When to get wedding insurance

Like any insurance policy, trying to take out wedding insurance after something has already gone wrong – like a damaged dress before the big day – won’t work and is also fraud.

Salman suggests looking at wedding insurance policies before you make any major purchases for the event: ‘Try to purchase a wedding insurance policy as soon as you start making any bookings or pay any deposits to book your venue, buy a wedding dress or when ordering the cake. Most policies let you take out a policy up to two years before your wedding, so it is worth getting it sooner rather than later. Make sure you know how much your wedding is likely to cost so you get the right level of protection, otherwise your policy might not cover the costs.’

 

Coronavirus and wedding insurance policies – are you covered?

If you already have a wedding insurance policy that you took out before the coronavirus outbreak in January 2020, Salman advises that the policy would most likely cover you for the following Covid-19 related reasons:

The booked venue for the wedding or wedding reception being unable to hold your wedding and/or wedding reception due to an outbreak of infectious disease at the venue (e.g. Covid-19 coronavirus) or its closure by a relevant authority.

The unavoidable cancellation of the wedding due to the death or illness of the wedding participants or a close relative, which would make having or continuing with the wedding and/or wedding reception impossible. (For example, if one of the wedding participants or a close relative contracted the coronavirus shortly before the wedding and were unable to attend due to ill health, being in quarantine, or death then that would also be covered.)

However, he points out that not all eventualities relating to the spread of the virus would be covered: ‘The policy will probably not cover cancellation or rearrangement due to any claim resulting from issues relating to travel bans, flight cancellations or government acts, regulations or bans on public gatherings. Also, if you were to buy the policy having already contracted coronavirus then that would not be covered. Or if you buy the policy knowing that there is an existing circumstance that makes a claim inevitable, then that would also not be covered.’
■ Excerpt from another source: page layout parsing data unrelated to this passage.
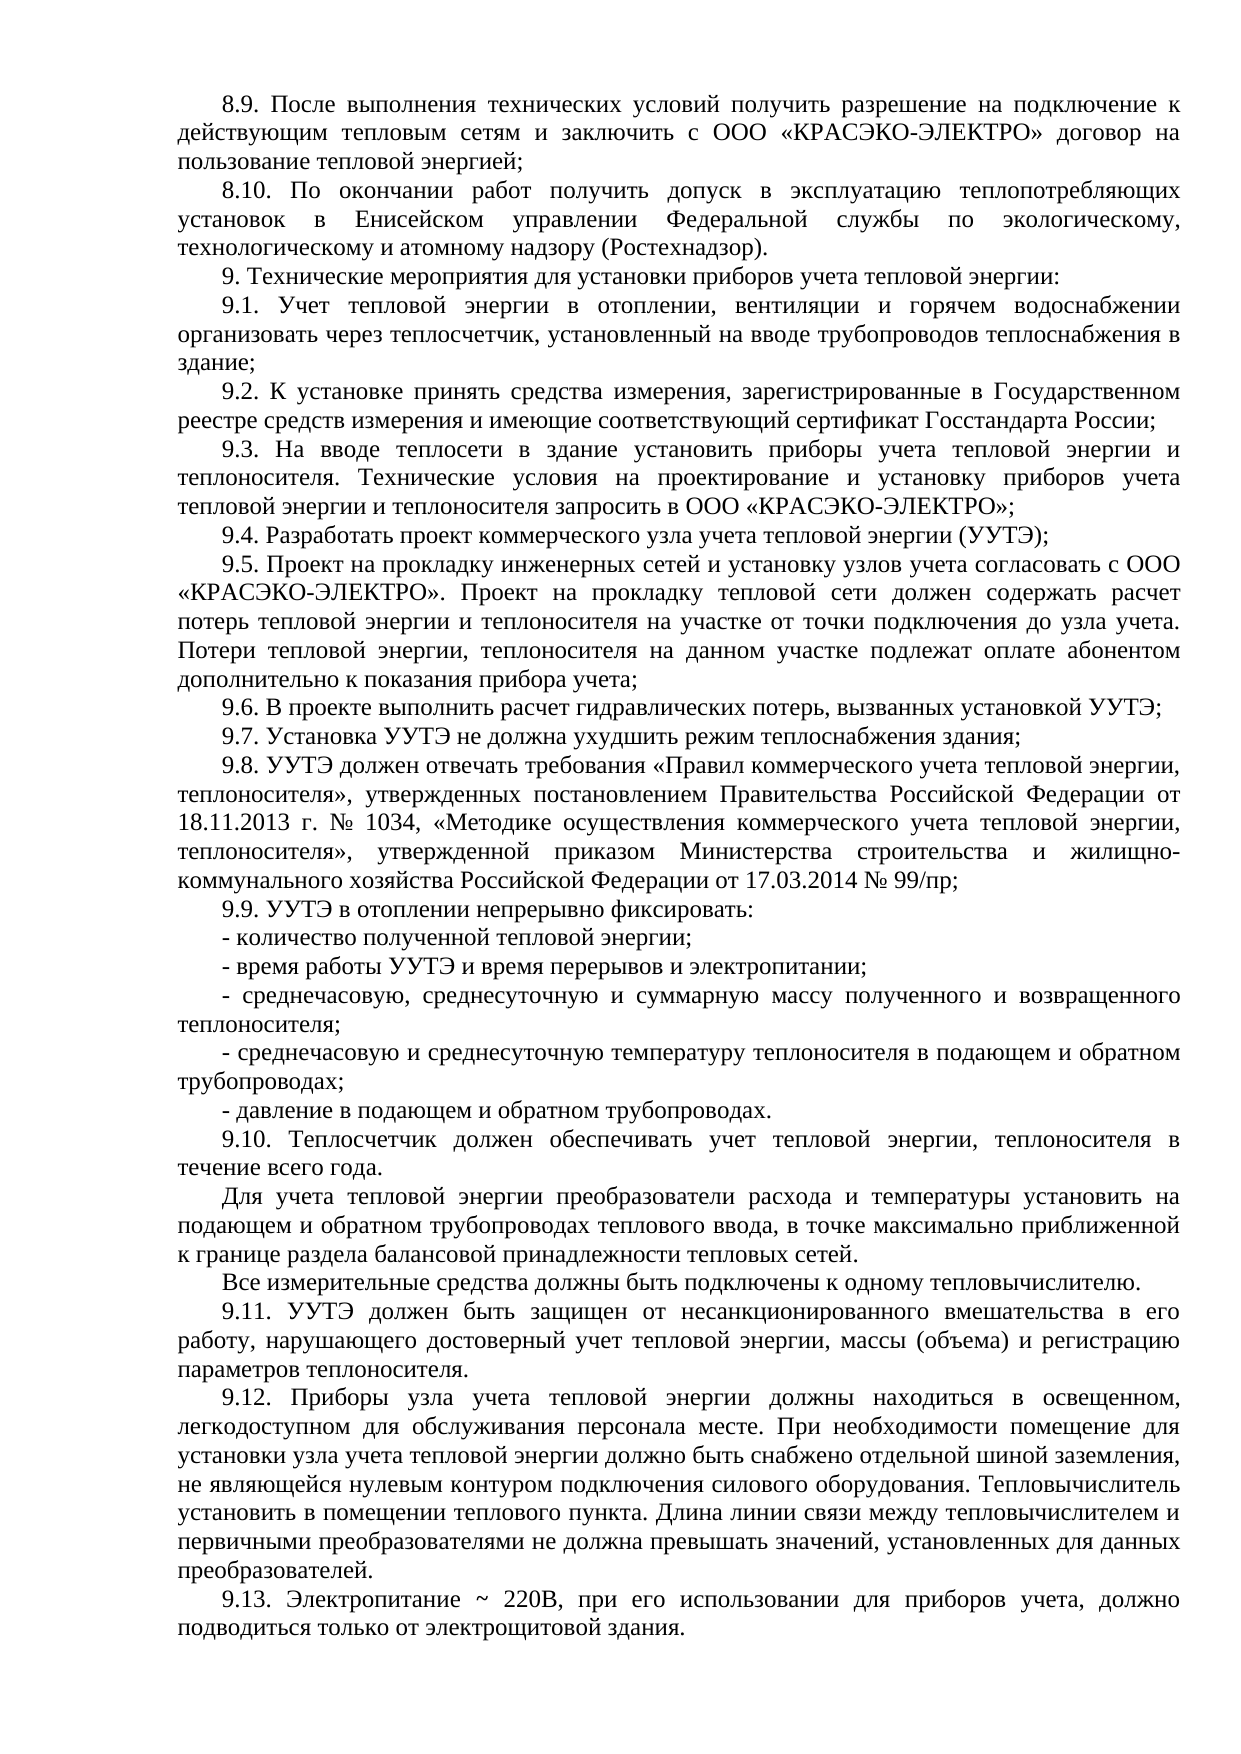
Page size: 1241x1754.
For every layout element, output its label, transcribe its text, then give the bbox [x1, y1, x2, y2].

text 9. Технические мероприятия для установки приборов учета тепловой энергии: [177, 261, 1181, 290]
text 9.9. УУТЭ в отоплении непрерывно фиксировать: [177, 894, 1181, 922]
text 9.11. УУТЭ должен быть защищен от несанкционированного вмешательства в его работу, нарушающего достоверный учет тепловой энергии, массы (объема) и регистрацию параметров теплоносителя. [177, 1296, 1181, 1382]
text - количество полученной тепловой энергии; [177, 922, 1181, 951]
text Все измерительные средства должны быть подключены к одному тепловычислителю. [177, 1267, 1181, 1296]
text Для учета тепловой энергии преобразователи расхода и температуры установить на подающем и обратном трубопроводах теплового ввода, в точке максимально приближенной к границе раздела балансовой принадлежности тепловых сетей. [177, 1181, 1181, 1267]
text - давление в подающем и обратном трубопроводах. [177, 1095, 1181, 1124]
text 9.2. К установке принять средства измерения, зарегистрированные в Государственном реестре средств измерения и имеющие соответствующий сертификат Госстандарта России; [177, 376, 1181, 434]
text 9.13. Электропитание ⁓ 220В, при его использовании для приборов учета, должно подводиться только от электрощитовой здания. [177, 1584, 1181, 1641]
text 9.1. Учет тепловой энергии в отоплении, вентиляции и горячем водоснабжении организовать через теплосчетчик, установленный на вводе трубопроводов теплоснабжения в здание; [177, 290, 1181, 376]
text 9.12. Приборы узла учета тепловой энергии должны находиться в освещенном, легкодоступном для обслуживания персонала месте. При необходимости помещение для установки узла учета тепловой энергии должно быть снабжено отдельной шиной заземления, не являющейся нулевым контуром подключения силового оборудования. Тепловычислитель установить в помещении теплового пункта. Длина линии связи между тепловычислителем и первичными преобразователями не должна превышать значений, установленных для данных преобразователей. [177, 1382, 1181, 1584]
text 9.4. Разработать проект коммерческого узла учета тепловой энергии (УУТЭ); [177, 520, 1181, 549]
text 9.7. Установка УУТЭ не должна ухудшить режим теплоснабжения здания; [177, 721, 1181, 750]
text 8.10. По окончании работ получить допуск в эксплуатацию теплопотребляющих установок в Енисейском управлении Федеральной службы по экологическому, технологическому и атомному надзору (Ростехнадзор). [177, 175, 1181, 261]
text - среднечасовую и среднесуточную температуру теплоносителя в подающем и обратном трубопроводах; [177, 1037, 1181, 1095]
text 9.5. Проект на прокладку инженерных сетей и установку узлов учета согласовать с ООО «КРАСЭКО-ЭЛЕКТРО». Проект на прокладку тепловой сети должен содержать расчет потерь тепловой энергии и теплоносителя на участке от точки подключения до узла учета. Потери тепловой энергии, теплоносителя на данном участке подлежат оплате абонентом дополнительно к показания прибора учета; [177, 549, 1181, 692]
text - среднечасовую, среднесуточную и суммарную массу полученного и возвращенного теплоносителя; [177, 980, 1181, 1037]
text 9.10. Теплосчетчик должен обеспечивать учет тепловой энергии, теплоносителя в течение всего года. [177, 1124, 1181, 1181]
text 8.9. После выполнения технических условий получить разрешение на подключение к действующим тепловым сетям и заключить с ООО «КРАСЭКО-ЭЛЕКТРО» договор на пользование тепловой энергией; [177, 89, 1181, 175]
text 9.6. В проекте выполнить расчет гидравлических потерь, вызванных установкой УУТЭ; [177, 692, 1181, 721]
text 9.3. На вводе теплосети в здание установить приборы учета тепловой энергии и теплоносителя. Технические условия на проектирование и установку приборов учета тепловой энергии и теплоносителя запросить в ООО «КРАСЭКО-ЭЛЕКТРО»; [177, 434, 1181, 520]
text 9.8. УУТЭ должен отвечать требования «Правил коммерческого учета тепловой энергии, теплоносителя», утвержденных постановлением Правительства Российской Федерации от 18.11.2013 г. № 1034, «Методике осуществления коммерческого учета тепловой энергии, теплоносителя», утвержденной приказом Министерства строительства и жилищно-коммунального хозяйства Российской Федерации от 17.03.2014 № 99/пр; [177, 750, 1181, 894]
text - время работы УУТЭ и время перерывов и электропитании; [177, 951, 1181, 980]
Duncan Sutcliffe of Sutcliffe & Co Insurance Brokers adds: ‘This is a rapidly developing situation and each insurer will have different small print, some policies may actually exclude any cover for pandemic situations if this is officially declared. Since the end of January / beginning of February most insurers have ceased to offer cover for cancellation or disruption due to the coronavirus. This is effectively because it is a live issue and the chances of a claim are high – it would be like asking for home insurance because your neighbour’s house is on fire.’

The advice in the article should be taken as a general guidance only and must be understood in the context of the term and conditions of your policy. Always check the exact terms and conditions of your insurance policy before purchasing.